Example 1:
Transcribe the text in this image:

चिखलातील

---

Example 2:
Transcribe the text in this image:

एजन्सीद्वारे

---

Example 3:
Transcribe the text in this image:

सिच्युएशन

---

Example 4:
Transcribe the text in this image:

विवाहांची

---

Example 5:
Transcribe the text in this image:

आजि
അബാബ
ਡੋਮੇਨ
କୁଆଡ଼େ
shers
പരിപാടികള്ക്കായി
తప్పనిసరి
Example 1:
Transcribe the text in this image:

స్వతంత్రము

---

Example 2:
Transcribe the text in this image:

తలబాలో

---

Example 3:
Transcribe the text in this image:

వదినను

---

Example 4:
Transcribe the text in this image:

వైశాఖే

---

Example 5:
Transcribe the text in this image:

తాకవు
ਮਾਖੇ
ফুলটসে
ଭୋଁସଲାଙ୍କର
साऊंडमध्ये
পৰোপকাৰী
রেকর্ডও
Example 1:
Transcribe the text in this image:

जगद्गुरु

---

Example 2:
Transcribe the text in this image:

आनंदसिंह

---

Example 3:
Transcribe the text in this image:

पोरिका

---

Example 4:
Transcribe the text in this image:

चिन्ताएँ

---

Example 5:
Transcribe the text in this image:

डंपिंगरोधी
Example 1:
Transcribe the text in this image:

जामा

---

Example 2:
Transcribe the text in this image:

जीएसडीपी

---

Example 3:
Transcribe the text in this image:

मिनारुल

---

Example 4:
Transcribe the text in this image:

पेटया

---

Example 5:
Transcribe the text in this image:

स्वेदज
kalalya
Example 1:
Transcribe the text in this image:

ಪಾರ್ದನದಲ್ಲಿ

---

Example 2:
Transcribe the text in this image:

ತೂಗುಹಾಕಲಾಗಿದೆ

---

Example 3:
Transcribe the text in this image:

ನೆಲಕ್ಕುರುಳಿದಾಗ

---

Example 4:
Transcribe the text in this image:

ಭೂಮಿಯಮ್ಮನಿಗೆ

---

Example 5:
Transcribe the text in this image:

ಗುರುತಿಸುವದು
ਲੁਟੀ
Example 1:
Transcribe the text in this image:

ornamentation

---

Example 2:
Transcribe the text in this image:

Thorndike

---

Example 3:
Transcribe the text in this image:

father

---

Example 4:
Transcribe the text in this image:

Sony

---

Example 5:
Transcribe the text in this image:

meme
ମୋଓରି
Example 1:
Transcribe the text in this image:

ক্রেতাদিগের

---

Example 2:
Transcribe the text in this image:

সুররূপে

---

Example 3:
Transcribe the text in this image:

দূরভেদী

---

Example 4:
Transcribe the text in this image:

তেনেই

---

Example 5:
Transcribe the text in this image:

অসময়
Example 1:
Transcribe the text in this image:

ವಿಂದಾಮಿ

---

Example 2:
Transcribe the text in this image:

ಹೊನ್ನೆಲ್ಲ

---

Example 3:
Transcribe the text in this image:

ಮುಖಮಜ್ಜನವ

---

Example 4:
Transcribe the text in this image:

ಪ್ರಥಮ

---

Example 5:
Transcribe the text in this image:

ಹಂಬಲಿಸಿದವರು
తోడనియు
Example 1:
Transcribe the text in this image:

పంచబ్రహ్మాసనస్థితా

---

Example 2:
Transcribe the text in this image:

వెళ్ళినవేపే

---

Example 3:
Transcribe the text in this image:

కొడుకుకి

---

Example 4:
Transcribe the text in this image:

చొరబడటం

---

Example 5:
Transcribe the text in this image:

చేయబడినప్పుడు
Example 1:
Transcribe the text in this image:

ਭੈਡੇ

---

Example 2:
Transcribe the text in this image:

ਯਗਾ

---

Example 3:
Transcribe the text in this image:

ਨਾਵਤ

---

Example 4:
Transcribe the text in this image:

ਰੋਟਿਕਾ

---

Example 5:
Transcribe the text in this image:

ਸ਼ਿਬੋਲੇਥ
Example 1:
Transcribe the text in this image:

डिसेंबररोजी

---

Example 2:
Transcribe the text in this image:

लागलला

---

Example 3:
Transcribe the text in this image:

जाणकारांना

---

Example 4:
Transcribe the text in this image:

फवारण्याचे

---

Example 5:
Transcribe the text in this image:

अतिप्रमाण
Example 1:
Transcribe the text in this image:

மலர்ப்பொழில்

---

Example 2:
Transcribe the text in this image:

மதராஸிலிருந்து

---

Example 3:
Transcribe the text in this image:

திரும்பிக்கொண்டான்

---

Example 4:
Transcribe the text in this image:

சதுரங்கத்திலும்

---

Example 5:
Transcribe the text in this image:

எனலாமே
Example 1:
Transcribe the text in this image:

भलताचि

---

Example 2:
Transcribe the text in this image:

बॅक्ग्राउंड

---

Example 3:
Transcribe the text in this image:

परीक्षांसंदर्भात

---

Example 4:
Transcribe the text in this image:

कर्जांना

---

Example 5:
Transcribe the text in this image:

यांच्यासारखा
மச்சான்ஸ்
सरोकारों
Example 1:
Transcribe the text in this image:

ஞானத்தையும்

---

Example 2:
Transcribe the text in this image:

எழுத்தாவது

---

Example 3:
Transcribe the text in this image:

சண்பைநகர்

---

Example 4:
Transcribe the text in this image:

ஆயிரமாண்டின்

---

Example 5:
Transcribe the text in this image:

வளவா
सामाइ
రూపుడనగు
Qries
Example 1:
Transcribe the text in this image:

* Goal of the exercise *
Retype the lines exactly, everything from the first line down to the one containing "ಭೂಮಿಯಮ್ಮನಿಗೆ".

* Complete answer *
Example 1:
Transcribe the text in this image:

चिखलातील

---

Example 2:
Transcribe the text in this image:

एजन्सीद्वारे

---

Example 3:
Transcribe the text in this image:

सिच्युएशन

---

Example 4:
Transcribe the text in this image:

विवाहांची

---

Example 5:
Transcribe the text in this image:

आजि
അബാബ
ਡੋਮੇਨ
କୁଆଡ଼େ
shers
പരിപാടികള്ക്കായി
తప్పనిసరి
Example 1:
Transcribe the text in this image:

స్వతంత్రము

---

Example 2:
Transcribe the text in this image:

తలబాలో

---

Example 3:
Transcribe the text in this image:

వదినను

---

Example 4:
Transcribe the text in this image:

వైశాఖే

---

Example 5:
Transcribe the text in this image:

తాకవు
ਮਾਖੇ
ফুলটসে
ଭୋଁସଲାଙ୍କର
साऊंडमध्ये
পৰোপকাৰী
রেকর্ডও
Example 1:
Transcribe the text in this image:

जगद्गुरु

---

Example 2:
Transcribe the text in this image:

आनंदसिंह

---

Example 3:
Transcribe the text in this image:

पोरिका

---

Example 4:
Transcribe the text in this image:

चिन्ताएँ

---

Example 5:
Transcribe the text in this image:

डंपिंगरोधी
Example 1:
Transcribe the text in this image:

जामा

---

Example 2:
Transcribe the text in this image:

जीएसडीपी

---

Example 3:
Transcribe the text in this image:

मिनारुल

---

Example 4:
Transcribe the text in this image:

पेटया

---

Example 5:
Transcribe the text in this image:

स्वेदज
kalalya
Example 1:
Transcribe the text in this image:

ಪಾರ್ದನದಲ್ಲಿ

---

Example 2:
Transcribe the text in this image:

ತೂಗುಹಾಕಲಾಗಿದೆ

---

Example 3:
Transcribe the text in this image:

ನೆಲಕ್ಕುರುಳಿದಾಗ

---

Example 4:
Transcribe the text in this image:

ಭೂಮಿಯಮ್ಮನಿಗೆ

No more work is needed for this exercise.